Confusion regarding the scalar potential

[lampCable]

Homework Statement

Consider the following in cylindrical coordinates \rho,\varphi,z. An electric current flows in an infinitely long straight cylindrical wire with the radius R. The magnetic field \mathbf{B} outside of the thread is \textbf{B}(\textbf{r})=\frac{I\mu_0}{2\pi}\frac{\mathbf{e}_{\varphi}}{\rho}, ρ>R. We want to determine wether \mathbf{B} has a scalar potential or not.

Homework Equations

The Attempt at a Solution

Since the domain is not simply connected, there is no use showing that \nabla\times\mathbf{B}=\mathbf{0} for ρ>R. Therefore, we must show that for all points P and Q the line integral of \mathbf{B} from P to Q is independent of path, since this implies that \mathbf{B} has a scalar potential.

Consider a circle, C, that is concentric with the cylindrical wire with radius R_1 such that R_1>R. Line integration of \mathbf{B} over the closed curve C yields \oint_C\mathbf{B}⋅d\mathbf{r} = [d\mathbf{r} = R_1d\varphi\mathbf{e}_{\varphi}] = \frac{I\mu_0}{2\pi}\int^{2\pi}_0\mathbf{e}_{\varphi}⋅\mathbf{e}_{\varphi}d\varphi = I\mu_0 \neq 0. But this says that \mathbf{B} is dependent of path, and therefore \mathbf{B} does not have a scalar potential.

However, if we now consider the function \phi(\varphi) = \frac{I\mu_0}{2\pi}\varphi, we observe that \nabla\phi = \frac{1}{\rho}\frac{I\mu_0}{2\pi}\mathbf{e}_\varphi = \mathbf{B}. But this says that \mathbf{B} is independent of path, and therefore \mathbf{B} has a scalar potential.

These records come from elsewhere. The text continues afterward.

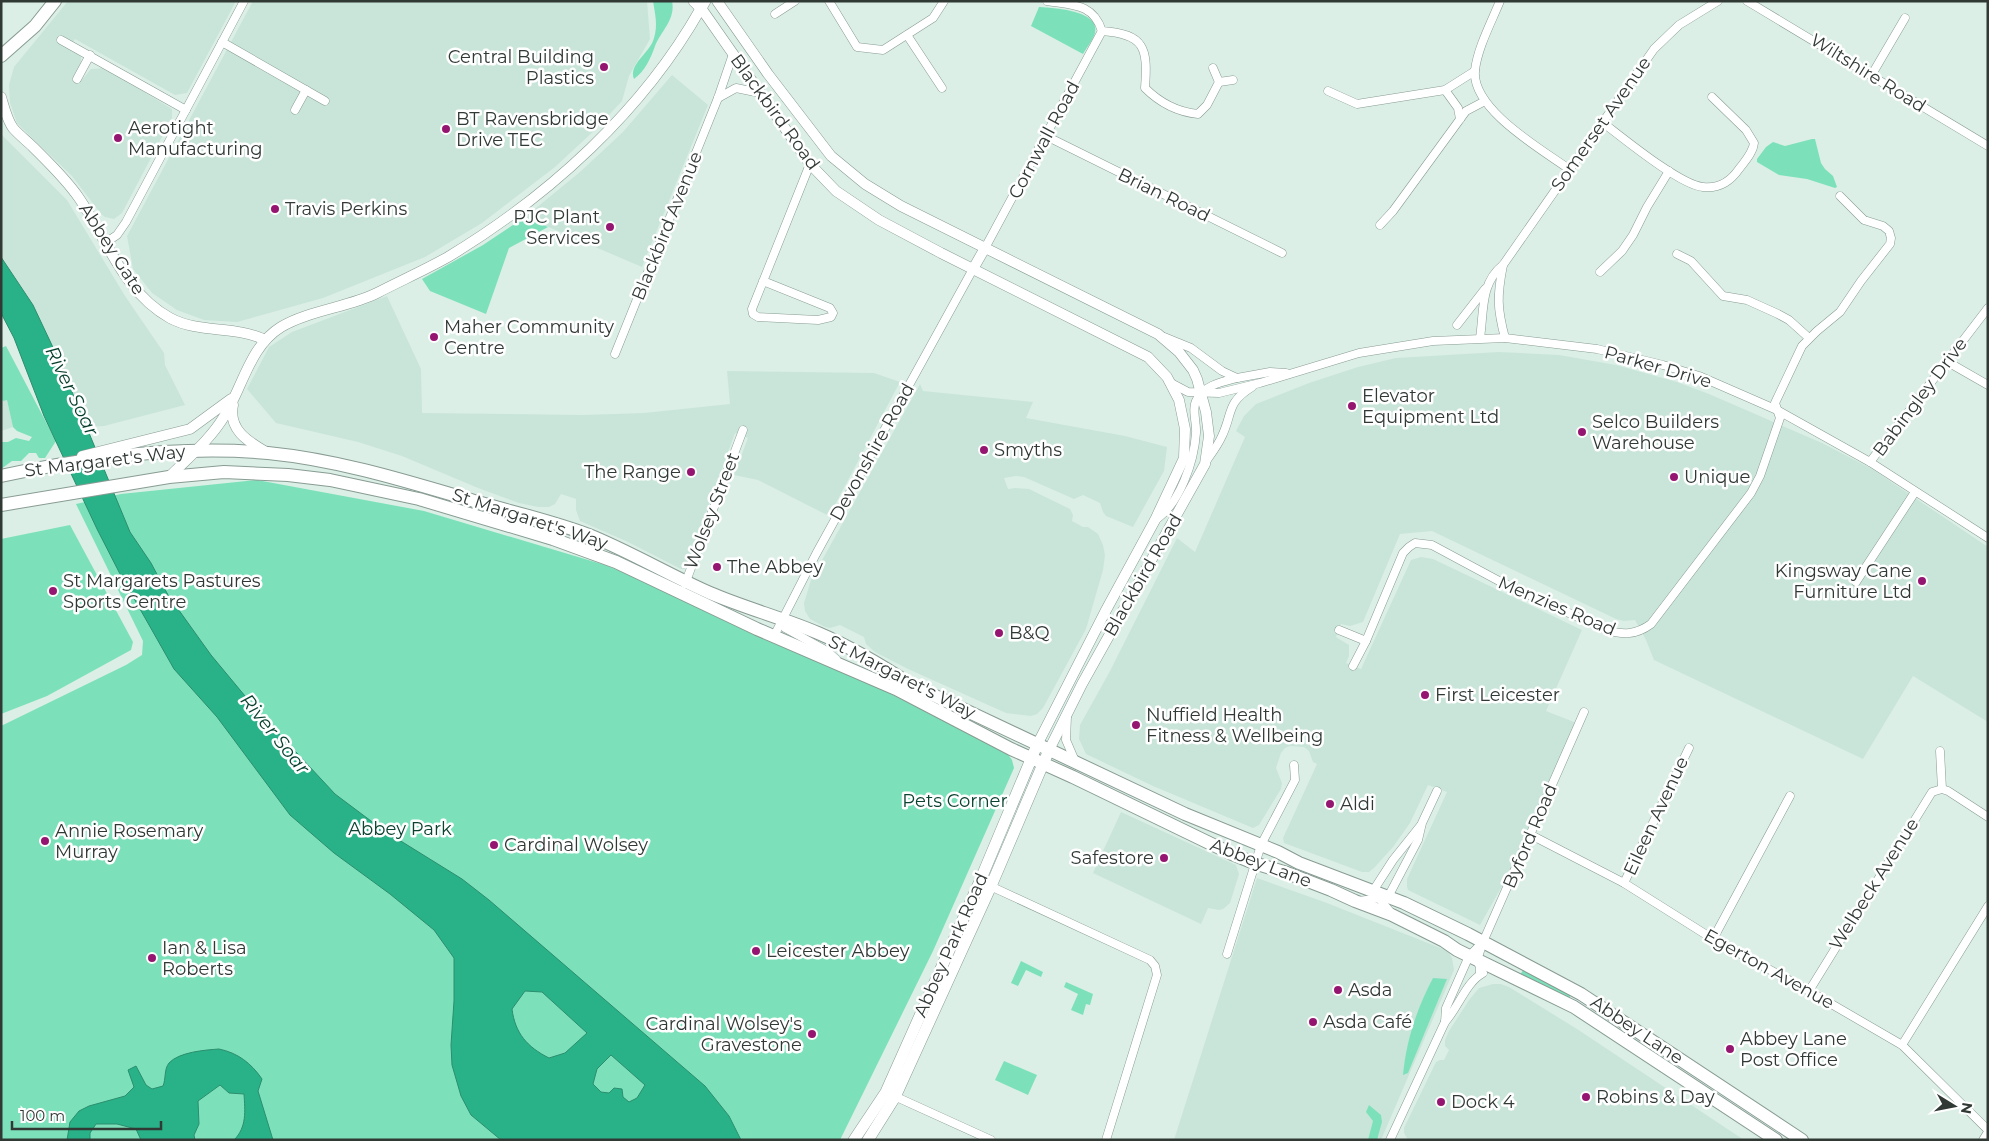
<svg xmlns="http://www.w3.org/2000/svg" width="1989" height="1141" viewBox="0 0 1989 1141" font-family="Montserrat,sans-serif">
<rect width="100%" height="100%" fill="#dbefe6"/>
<g fill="#c9e5d9">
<polygon points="68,1 236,1 187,93 175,95 75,39 73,42 63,36 59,43 81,56 81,63 73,77 81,81 91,69 105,68 172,109 172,118 122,213 114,219 105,217 101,214 72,176 23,129 17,123 10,103 9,85 14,67"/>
<polygon points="253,1 647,1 650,39 629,76 622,101 596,129 555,167 482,223 425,257 323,298 237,322 204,320 177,310 152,293 133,269 127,236"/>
<polygon points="672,75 708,105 642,267 525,217 580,172 623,132"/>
<polygon points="1,134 67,200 125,296 164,353 165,365 185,405 104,426 87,427 33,305 1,257"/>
<polygon points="387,296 421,369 422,413 583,415 644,413 730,404 727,371 874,373 900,382 829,516 758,480 734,475 748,438 735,433 687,566 685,569 681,569 626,541 580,521 576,510 576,499 561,494 555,504 549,507 538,507 519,503 478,488 402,456 358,442 276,423 247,389 269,347 292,332"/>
<polygon points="1499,352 1559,355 1616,365 1677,382 1709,394 1822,443 1872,469 1988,547 1988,722 1913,676 1863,759 1654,660 1646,640 1635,620 1624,621 1616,619 1432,531 1400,534 1363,622 1350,626 1341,624 1336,637 1349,645 1349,656 1346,663 1361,669 1411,560 1421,557 1433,559 1582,630 1546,711 1579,724 1531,835 1480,925 1408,890 1407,887 1407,879 1447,792 1428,785 1410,823 1393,847 1374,868 1369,872 1362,872 1284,843 1283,838 1317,764 1313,762 1309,751 1304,747 1290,746 1285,748 1281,753 1276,768 1282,783 1281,789 1259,825 1253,828 1153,786 1086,754 1079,739 1080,725 1110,671 1177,538 1195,552 1245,437 1236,431 1244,416 1256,404 1309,383 1358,367 1396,358"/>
<polygon points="1,373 13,427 1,431"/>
<polygon points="920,384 923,391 1033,402 1026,418 1125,436 1167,447 1164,471 1133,527 1106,516 1103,512 1100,503 1083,495 1074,499 1024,477 1016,476 1004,478 1008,489 1015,488 1029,489 1070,509 1073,515 1072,521 1083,527 1088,527 1098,534 1103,545 1105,555 1103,570 1086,629 1043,708 1037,714 1031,716 1006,713 908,669 875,652 866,644 864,637 840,625 830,628 825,627 810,619 805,611 804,603 811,580"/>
<polygon points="1121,812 1236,865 1239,874 1230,903 1223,909 1219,910 1208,908 1201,924 1093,873"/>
<polygon points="1257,878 1327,903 1448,951 1452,958 1454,970 1381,1140 1174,1140"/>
<polygon points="1493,984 1501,984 1509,987 1577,1029 1744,1140 1408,1140 1404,1133 1404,1128 1436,1062 1440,1060 1444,1060 1449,1050 1445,1046 1445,1040 1449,1031 1469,1000 1479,988"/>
</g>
<g fill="#7ce1ba">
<path d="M 653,1 L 672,1 C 676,19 661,31 655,46 C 651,58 645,71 634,79 C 628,64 651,52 654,38 C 658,25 655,14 653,1 Z"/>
<path d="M 1039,7 C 1052,8 1101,10 1095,33 C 1093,40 1087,47 1083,54 L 1031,26 Z"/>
<polygon points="1812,139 1815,139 1821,163 1825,169 1833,176 1837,187 1835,188 1807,179 1779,175 1757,162 1757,159 1766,147 1773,142 1785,146"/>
<polygon points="525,217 548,227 509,248 486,314 430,291 422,279 483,245"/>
<polygon points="6,346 56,441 45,458 39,458 36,453 29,453 21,461 12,461 1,469 1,442 8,442 16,438 29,441 32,437 17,431 13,427 7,400 3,401 1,398 1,348"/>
<polygon points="257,480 424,511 605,565 669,591 883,690 1007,753 1012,760 1014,768 933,951 840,1140 1,1140 1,726 126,665 142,655 143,641 76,504 121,494"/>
<polygon points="70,525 133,642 131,650 47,696 1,714 1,539"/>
<polygon points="1021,961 1043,972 1041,977 1026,970 1018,986 1011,983"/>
<polygon points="1523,970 1570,995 1570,999 1520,975"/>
<path d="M 1433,978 L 1447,979 L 1408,1073 L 1403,1075 C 1406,1041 1417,1008 1433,978 Z"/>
<polygon points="1066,982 1093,994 1090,1005 1086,1004 1083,1015 1071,1010 1078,994 1064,987"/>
<polygon points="1004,1061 1037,1075 1028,1095 995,1080"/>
<polygon points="1369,1105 1381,1115 1382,1122 1377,1140 1368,1140 1373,1121 1366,1112"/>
</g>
<g fill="#29b287" stroke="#2b8e6e" fill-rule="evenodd">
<path d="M 1,257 L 33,305 L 58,358 L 130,532 L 151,563 L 168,595 L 211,655 L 255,708 L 335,794 L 383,830 L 462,879 L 489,900 L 705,1086 L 729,1116 L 741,1140 L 501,1140 L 471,1115 L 461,1096 L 452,1065 L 451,1045 L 454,1001 L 454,958 L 434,930 L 390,894 L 334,853 L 290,815 L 217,717 L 174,669 L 119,572 L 97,529 L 44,416 L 14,338 L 1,313 ZM 525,991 L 542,992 L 587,1033 L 565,1053 L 549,1058 C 527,1047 515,1033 512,1009 ZM 611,1055 L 645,1085 L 637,1098 L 629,1102 L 623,1097 L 622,1089 L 614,1088 L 609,1093 L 601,1092 L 593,1084 L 597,1069 Z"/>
<path d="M 219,1049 C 238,1053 251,1063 262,1079 L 258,1091 L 273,1140 L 234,1140 C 247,1127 245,1111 244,1094 L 229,1093 L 220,1085 L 198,1101 L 199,1124 L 194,1135 L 195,1140 L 141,1140 L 136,1129 L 117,1124 L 96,1124 L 90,1133 L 90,1140 L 67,1140 L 70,1122 L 79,1111 L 89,1106 L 125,1096 L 134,1087 L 128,1070 L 136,1066 L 146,1085 L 152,1089 L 163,1086 C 166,1079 164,1069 169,1063 C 179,1052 205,1050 219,1049 Z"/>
</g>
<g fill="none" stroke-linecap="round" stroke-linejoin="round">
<defs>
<g id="minor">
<polyline points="829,1 857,47 883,50 933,18 944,1"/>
<path d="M 1047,1 C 1072,5 1093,3 1102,31 C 1145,34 1148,48 1145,88 C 1159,102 1178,112 1198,114 L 1207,105 L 1219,82"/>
<path d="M 1500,1 C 1491,23 1478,47 1475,70 C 1471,109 1541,149 1569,169"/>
<polyline points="1747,1 1988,146"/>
<polyline points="775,14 795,1"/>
<polyline points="907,35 942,88"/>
<polyline points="61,40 186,110"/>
<polyline points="222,42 325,101"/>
<polyline points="1213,68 1219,82 1233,80"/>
<polyline points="1871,76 1905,18"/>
<polyline points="77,79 90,55"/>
<polyline points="1445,90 1458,108 1460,119"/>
<polyline points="1328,91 1357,104 1445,90 1475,71"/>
<polyline points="718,98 736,88 760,93"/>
<polyline points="295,110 306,90"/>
<path d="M 1602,122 C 1623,138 1680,185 1703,187 C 1719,189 1730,182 1739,169 C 1745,161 1753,153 1754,143 L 1746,130 L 1712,97"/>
<polyline points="1046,136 1282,253"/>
<polyline points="1380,225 1393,211 1466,111 1485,101"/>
<polyline points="105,243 117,235 126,222 244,1"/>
<polyline points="985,248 1102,31"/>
<polyline points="1677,254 1691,261 1723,296 1747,300 1778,314 1789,320 1809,338"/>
<path d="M 1503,265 C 1497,296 1497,308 1505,338"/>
<polyline points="1600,272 1622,251 1633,235 1647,207 1669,171"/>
<polyline points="763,281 830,308 833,313 831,317 818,320 758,317 753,314 752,309 810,164"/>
<polyline points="1457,325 1485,289"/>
<polyline points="1164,337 1191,348 1222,371 1237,378 1270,372 1286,373"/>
<path d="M 1480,338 C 1484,312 1480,283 1503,265 L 1654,49 L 1679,25 L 1718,1"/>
<polyline points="615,354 718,98 733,54"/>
<polyline points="1946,361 1988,385"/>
<polyline points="1171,383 1188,392 1219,393 1260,383 1359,353 1433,341 1505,338 1597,349 1663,365 1699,376 1777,410 1870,462 1988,538"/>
<path d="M 1207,460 C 1212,453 1218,445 1222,436 C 1233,413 1226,403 1252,387"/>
<polyline points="1870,462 1988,308"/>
<path d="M 1157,519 C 1180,502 1194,462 1196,433 C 1197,423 1191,409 1197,399 C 1205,385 1222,382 1237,378"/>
<polyline points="1856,582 1915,492"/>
<polyline points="685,584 743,430"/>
<polyline points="783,620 785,628 827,651 836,659"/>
<polyline points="1339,630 1366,641"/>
<polyline points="774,636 816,554 973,269"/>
<path d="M 1353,666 L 1366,641 L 1403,553 L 1409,547 L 1415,543 L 1432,545 L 1499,581 L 1606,630 C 1623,635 1636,635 1651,624 L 1751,493 L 1760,476 L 1780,418 L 1775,403 L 1802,346 L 1817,331 L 1840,312 L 1861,281 L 1890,244 L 1891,238 L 1889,231 L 1883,226 L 1864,220 L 1840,196"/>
<polyline points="1067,716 1066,740 1075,761"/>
<polyline points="1940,751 1942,789"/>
<polyline points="1531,835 1624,883 1713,939 1809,991 1902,1045 1988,1130"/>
<polyline points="1624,883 1689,748"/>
<polyline points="988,885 1150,960 1155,966 1157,975 1106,1140"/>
<polyline points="1359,901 1388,897 1418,840 1422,823 1437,791"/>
<polyline points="1392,914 1373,891 1393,860 1421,825"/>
<polyline points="1713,939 1790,796"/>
<polyline points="1227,954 1261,845 1295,780 1294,765"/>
<polyline points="1480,974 1480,967 1477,960 1483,942 1584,712"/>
<polyline points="1809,991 1932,792 1942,789 1948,791 1988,817"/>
<polyline points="1445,1022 1446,1008 1469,956 1483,942"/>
<polyline points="1902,1045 1988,906"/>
<polyline points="892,1095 991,1140"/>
<path d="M 1390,1140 L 1445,1022 C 1458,1008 1466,982 1483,973"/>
<polyline points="1983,1140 1988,1132"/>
</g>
<g id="tertiary">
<polyline points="717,1 768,74 831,156 865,184 901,206 1158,334 1179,352 1193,370 1197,379 1206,412 1209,436 1205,464 1082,684 1049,750"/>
<path d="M 1,97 C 4,107 7,120 13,128 C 19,135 27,141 33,147 C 49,163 66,179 79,198 C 107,239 123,292 170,318 C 200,334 235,325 265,340"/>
<polyline points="973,269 985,248"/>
<path d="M 233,405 C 228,429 247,441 266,452"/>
<polyline points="82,456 190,429 231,399"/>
<path d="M 169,477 C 188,458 211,439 225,415 C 243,386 250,346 281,327 C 307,311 349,307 377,293 C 400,281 425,270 448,257 C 549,196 643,111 701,8 L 810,164 L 836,191 L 879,220 L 941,253 L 1148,357 L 1167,377 L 1179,400 L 1185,429 L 1184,458 L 1155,520 L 1105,612 L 1037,745"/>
</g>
<g id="secondary">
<polyline points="694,1 701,8 705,1"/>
<polyline points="854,1140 886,1092 980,881 1037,745"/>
<polyline points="868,1140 895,1097 991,886 1049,750"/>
</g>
<g id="primary">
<polyline points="1,56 35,26 55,1"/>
<path d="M 1,476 C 88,457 179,445 268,453 C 339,460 406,481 474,501 C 512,512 552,521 589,535 C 631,552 669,575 710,593 C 745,608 783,618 818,633 C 851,647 881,665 910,684 L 1185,814 L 1278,852 L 1299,863 L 1404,903 L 1468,934 L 1581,994 L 1802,1140"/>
<polyline points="1,505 169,477 224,472 288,475 330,480 419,499 553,539 616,562 757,629 896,689 1011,749 1073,777 1232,854 1254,863 1287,873 1331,890 1355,901 1392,915 1444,941 1457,950 1574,1007 1776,1140"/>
</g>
</defs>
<use href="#minor" stroke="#889c93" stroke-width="9"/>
<use href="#tertiary" stroke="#889c93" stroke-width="11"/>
<use href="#secondary" stroke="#889c93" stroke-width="12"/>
<use href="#primary" stroke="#889c93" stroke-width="14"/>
<use href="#minor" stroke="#fff" stroke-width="8"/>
<use href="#tertiary" stroke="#fff" stroke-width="10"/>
<use href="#secondary" stroke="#fff" stroke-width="11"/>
<use href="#primary" stroke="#fff" stroke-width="12"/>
</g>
<g fill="#941670" stroke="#fff" stroke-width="2">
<circle cx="604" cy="67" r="5"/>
<circle cx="446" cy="129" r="5"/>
<circle cx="118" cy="138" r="5"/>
<circle cx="275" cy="209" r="5"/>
<circle cx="610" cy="227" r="5"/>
<circle cx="434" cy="337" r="5"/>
<circle cx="1352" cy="406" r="5"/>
<circle cx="1582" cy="432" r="5"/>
<circle cx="984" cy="450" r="5"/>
<circle cx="691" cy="472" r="5"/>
<circle cx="1674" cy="477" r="5"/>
<circle cx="717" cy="567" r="5"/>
<circle cx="1922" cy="581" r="5"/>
<circle cx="53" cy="591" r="5"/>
<circle cx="999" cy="633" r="5"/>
<circle cx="1425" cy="695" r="5"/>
<circle cx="1136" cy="725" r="5"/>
<circle cx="1330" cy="804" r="5"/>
<circle cx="45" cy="841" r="5"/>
<circle cx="494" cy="845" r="5"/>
<circle cx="1164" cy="858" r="5"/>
<circle cx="756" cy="951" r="5"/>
<circle cx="152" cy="958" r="5"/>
<circle cx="1338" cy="990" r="5"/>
<circle cx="1313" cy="1022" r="5"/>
<circle cx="812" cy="1034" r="5"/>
<circle cx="1730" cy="1049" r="5"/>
<circle cx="1586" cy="1097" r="5"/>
<circle cx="1441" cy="1102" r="5"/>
</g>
<g text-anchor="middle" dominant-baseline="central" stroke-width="5" stroke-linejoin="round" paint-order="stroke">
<g font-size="18" fill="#313935" stroke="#fff" text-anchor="start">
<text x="594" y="57" text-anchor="end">Central Building<tspan x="594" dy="21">Plastics</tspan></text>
<text x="456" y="119">BT Ravensbridge<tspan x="456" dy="21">Drive TEC</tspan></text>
<text x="128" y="128">Aerotight<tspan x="128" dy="21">Manufacturing</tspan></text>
<text x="285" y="209">Travis Perkins</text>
<text x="600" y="217" text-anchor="end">PJC Plant<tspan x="600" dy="21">Services</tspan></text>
<text x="444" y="327">Maher Community<tspan x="444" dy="21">Centre</tspan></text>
<text x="1362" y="396">Elevator<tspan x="1362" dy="21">Equipment Ltd</tspan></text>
<text x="1592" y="422">Selco Builders<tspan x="1592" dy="21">Warehouse</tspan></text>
<text x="994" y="450">Smyths</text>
<text x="681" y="472" text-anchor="end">The Range</text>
<text x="1684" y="477">Unique</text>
<text x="727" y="567">The Abbey</text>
<text x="1912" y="571" text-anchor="end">Kingsway Cane<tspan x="1912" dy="21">Furniture Ltd</tspan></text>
<text x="63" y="581">St Margarets Pastures<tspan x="63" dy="21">Sports Centre</tspan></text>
<text x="1009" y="633">B&amp;Q</text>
<text x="1435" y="695">First Leicester</text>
<text x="1146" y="715">Nuffield Health<tspan x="1146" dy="21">Fitness &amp; Wellbeing</tspan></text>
<text x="1340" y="804">Aldi</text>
<text x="55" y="831">Annie Rosemary<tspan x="55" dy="21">Murray</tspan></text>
<text x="504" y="845">Cardinal Wolsey</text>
<text x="1154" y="858" text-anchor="end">Safestore</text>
<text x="162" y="948">Ian &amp; Lisa<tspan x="162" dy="21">Roberts</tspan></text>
<text x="766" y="951">Leicester Abbey</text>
<text x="1348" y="990">Asda</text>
<text x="1323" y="1022">Asda Café</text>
<text x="802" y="1024" text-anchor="end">Cardinal Wolsey's<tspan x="802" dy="21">Gravestone</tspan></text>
<text x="1740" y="1039">Abbey Lane<tspan x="1740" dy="21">Post Office</tspan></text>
<text x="1596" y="1097">Robins &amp; Day</text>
<text x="1451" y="1102">Dock 4</text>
</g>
<g font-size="18" fill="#313935" stroke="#fff">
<text transform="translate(1868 73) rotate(32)">Wiltshire Road</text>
<text transform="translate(775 112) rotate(54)">Blackbird Road</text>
<text transform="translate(1601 124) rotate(-55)">Somerset Avenue</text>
<text transform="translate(1044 140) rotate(-62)">Cornwall Road</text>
<text transform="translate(1164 195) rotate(26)">Brian Road</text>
<text transform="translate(667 226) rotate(-68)">Blackbird Avenue</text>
<text transform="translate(112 249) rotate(57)">Abbey Gate</text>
<text transform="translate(1658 367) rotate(16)">Parker Drive</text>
<text transform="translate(1920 397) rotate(-53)">Babingley Drive</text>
<text transform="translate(872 452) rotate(-61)">Devonshire Road</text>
<text transform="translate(105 461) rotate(-7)">St Margaret's Way</text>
<text transform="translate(712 511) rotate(-69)">Wolsey Street</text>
<text transform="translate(530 519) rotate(18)">St Margaret's Way</text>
<text transform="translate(1143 575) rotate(-60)">Blackbird Road</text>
<text transform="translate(1557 606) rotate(23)">Menzies Road</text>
<text transform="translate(902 677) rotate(27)">St Margaret's Way</text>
<text transform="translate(1656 816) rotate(-65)">Eileen Avenue</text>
<text transform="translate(1530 836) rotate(-67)">Byford Road</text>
<text transform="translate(1261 863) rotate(21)">Abbey Lane</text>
<text transform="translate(1874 884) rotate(-58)">Welbeck Avenue</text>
<text transform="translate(951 945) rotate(-66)">Abbey Park Road</text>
<text transform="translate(1769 969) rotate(29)">Egerton Avenue</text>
<text transform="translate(1637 1030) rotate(34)">Abbey Lane</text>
</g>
<g font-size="18" fill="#0b4231" stroke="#fff">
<text x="955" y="801">Pets Corner</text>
<text x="400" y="829">Abbey Park</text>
</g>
<g font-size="19" font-style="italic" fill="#053e2d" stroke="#fff">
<text transform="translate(72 391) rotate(64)">River Soar</text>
<text transform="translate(275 734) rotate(51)">River Soar</text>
</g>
</g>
<rect width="1989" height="1141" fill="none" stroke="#313935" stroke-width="5"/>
<g transform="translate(1954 1106) rotate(100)" stroke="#ffffff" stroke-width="4" paint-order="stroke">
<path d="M0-4L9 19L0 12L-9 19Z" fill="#313935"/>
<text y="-8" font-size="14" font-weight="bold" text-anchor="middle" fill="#313935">N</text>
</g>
<path d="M12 1121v8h149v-8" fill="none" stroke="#313935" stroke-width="2.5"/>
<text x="20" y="1121" font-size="15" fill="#313935" stroke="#ffffff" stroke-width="4" paint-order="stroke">100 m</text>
</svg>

And so, we end up with a contradiction. Since I am very confident that the line integral of \mathbf{B} over C is correct, I assume that there is something in the last part that is wrong, but I cannot find the error.

 

[pasmith]

Your problem here is that \varphi lies between 0 and 2\pi, but both \varphi = 0 and \varphi = 2\pi represent the same physical half-plane. Thus if \phi = k\varphi, k \neq 0, then there is a half-plane where \phi is discontinuous: from one side \phi \to 0 and from the other \phi \to 2k\pi. This is a problem for the existence of \nabla \phi *everywhere* in \rho > R.

To avoid this problem, physically acceptable scalar or vector fields are always periodic in \varphi with period 2\pi.

(The other way to avoid this is to admit multivalued potentials, in which case yes, \nabla (k\varphi) = (k/\rho)\mathbf{e}_{\varphi}.)